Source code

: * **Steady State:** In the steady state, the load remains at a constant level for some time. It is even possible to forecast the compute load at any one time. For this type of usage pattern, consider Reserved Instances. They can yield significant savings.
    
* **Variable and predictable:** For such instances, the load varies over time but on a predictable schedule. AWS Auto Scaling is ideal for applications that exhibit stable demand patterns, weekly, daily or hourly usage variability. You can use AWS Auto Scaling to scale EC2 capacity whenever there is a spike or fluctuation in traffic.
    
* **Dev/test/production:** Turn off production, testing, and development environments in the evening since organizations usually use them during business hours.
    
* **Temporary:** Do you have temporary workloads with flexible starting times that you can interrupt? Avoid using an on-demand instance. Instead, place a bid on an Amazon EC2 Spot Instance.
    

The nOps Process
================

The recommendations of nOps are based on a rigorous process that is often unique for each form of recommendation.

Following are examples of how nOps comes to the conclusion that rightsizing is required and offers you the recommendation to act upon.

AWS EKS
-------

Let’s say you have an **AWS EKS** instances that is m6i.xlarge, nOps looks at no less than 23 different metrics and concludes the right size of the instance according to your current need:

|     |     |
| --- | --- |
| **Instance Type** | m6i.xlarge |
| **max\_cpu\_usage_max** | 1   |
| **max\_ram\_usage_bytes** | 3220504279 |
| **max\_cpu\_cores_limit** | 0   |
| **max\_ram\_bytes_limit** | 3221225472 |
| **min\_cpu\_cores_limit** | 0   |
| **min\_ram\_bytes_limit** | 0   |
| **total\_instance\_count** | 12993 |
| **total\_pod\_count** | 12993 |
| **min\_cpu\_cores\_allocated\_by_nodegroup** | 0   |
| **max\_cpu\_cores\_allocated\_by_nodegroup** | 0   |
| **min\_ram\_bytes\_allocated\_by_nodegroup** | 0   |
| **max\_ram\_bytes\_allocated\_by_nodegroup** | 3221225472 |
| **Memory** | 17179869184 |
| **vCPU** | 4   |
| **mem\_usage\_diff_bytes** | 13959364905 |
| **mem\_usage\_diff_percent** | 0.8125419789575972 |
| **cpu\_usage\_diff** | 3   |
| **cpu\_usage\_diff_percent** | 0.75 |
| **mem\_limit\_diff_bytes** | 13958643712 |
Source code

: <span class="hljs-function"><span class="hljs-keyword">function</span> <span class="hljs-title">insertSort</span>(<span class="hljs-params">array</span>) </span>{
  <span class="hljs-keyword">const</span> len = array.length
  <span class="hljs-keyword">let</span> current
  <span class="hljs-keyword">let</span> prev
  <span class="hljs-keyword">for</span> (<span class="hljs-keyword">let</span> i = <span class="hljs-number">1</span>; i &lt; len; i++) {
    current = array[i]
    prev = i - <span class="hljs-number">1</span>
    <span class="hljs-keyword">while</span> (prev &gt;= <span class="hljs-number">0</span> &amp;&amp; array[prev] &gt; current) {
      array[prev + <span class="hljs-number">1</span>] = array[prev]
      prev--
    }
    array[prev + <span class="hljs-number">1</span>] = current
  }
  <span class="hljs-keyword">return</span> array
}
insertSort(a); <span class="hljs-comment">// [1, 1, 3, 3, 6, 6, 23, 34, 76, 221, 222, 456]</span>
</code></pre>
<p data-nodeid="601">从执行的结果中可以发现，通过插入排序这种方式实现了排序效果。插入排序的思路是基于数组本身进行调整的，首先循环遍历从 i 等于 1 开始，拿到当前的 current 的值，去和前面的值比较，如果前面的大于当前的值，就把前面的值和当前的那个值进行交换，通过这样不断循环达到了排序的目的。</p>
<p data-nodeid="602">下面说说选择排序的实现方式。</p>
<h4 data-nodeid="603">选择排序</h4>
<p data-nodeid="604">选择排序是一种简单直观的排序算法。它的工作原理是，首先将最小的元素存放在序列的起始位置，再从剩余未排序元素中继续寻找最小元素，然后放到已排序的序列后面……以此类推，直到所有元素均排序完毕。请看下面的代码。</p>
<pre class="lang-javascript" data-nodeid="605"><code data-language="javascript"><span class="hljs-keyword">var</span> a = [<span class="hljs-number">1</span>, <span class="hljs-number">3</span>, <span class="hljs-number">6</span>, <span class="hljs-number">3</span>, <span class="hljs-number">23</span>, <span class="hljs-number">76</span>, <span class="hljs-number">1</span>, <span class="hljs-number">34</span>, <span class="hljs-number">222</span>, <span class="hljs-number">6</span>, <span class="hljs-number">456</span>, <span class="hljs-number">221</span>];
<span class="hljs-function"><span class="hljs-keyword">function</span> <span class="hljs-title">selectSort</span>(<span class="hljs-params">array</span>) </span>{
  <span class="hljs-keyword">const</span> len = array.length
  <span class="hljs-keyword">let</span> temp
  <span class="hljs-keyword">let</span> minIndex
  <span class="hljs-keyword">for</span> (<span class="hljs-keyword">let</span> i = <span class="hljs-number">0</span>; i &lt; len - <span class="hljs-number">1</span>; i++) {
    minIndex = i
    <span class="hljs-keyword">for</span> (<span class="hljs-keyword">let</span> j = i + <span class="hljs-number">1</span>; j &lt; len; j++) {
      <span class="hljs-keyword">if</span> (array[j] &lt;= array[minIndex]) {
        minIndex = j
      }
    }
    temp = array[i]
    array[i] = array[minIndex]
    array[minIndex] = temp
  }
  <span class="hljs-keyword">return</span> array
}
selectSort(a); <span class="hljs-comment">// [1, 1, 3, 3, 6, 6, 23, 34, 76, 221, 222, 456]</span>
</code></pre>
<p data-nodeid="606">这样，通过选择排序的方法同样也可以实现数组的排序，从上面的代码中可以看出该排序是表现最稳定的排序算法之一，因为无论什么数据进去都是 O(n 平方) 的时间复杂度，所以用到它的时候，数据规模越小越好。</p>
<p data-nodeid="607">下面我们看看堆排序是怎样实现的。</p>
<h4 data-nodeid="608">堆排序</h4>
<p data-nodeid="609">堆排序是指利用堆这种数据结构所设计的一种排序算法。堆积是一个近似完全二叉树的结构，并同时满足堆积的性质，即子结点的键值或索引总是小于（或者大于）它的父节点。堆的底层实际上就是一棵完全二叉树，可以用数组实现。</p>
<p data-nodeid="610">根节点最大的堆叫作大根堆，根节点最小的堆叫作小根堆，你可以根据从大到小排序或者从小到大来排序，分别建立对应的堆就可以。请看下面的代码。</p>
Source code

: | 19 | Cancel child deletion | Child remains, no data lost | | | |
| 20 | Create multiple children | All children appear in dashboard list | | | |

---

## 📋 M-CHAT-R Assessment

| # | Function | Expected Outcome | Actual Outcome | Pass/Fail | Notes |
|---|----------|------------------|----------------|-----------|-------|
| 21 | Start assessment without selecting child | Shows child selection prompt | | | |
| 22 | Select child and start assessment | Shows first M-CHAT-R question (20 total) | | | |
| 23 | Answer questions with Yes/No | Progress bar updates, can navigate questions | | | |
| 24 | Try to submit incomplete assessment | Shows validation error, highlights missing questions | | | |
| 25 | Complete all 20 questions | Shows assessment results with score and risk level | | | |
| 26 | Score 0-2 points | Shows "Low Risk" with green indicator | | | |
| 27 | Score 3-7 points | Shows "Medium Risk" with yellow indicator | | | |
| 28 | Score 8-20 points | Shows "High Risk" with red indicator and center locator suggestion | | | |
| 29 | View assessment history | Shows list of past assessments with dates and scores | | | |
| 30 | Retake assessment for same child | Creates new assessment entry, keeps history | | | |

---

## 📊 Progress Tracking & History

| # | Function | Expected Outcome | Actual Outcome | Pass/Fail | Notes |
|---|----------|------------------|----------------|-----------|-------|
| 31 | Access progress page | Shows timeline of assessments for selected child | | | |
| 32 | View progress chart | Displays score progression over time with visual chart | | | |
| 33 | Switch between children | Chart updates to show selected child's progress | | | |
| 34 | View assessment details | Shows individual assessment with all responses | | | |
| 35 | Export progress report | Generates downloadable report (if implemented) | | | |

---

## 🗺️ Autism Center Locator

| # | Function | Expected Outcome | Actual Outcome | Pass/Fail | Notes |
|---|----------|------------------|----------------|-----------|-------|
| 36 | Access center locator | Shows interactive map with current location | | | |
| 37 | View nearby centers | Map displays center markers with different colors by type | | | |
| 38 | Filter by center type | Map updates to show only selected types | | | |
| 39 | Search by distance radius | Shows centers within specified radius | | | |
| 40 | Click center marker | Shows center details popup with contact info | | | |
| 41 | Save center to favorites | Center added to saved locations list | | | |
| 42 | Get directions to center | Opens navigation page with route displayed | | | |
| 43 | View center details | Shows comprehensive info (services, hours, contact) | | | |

• Problem statement:
Everything from the first line of the records above through the line containing "during business hours." should be restated word for word; leave out all other lines.

• Exercise answer:
Source code

: * **Steady State:** In the steady state, the load remains at a constant level for some time. It is even possible to forecast the compute load at any one time. For this type of usage pattern, consider Reserved Instances. They can yield significant savings.
    
* **Variable and predictable:** For such instances, the load varies over time but on a predictable schedule. AWS Auto Scaling is ideal for applications that exhibit stable demand patterns, weekly, daily or hourly usage variability. You can use AWS Auto Scaling to scale EC2 capacity whenever there is a spike or fluctuation in traffic.
    
* **Dev/test/production:** Turn off production, testing, and development environments in the evening since organizations usually use them during business hours.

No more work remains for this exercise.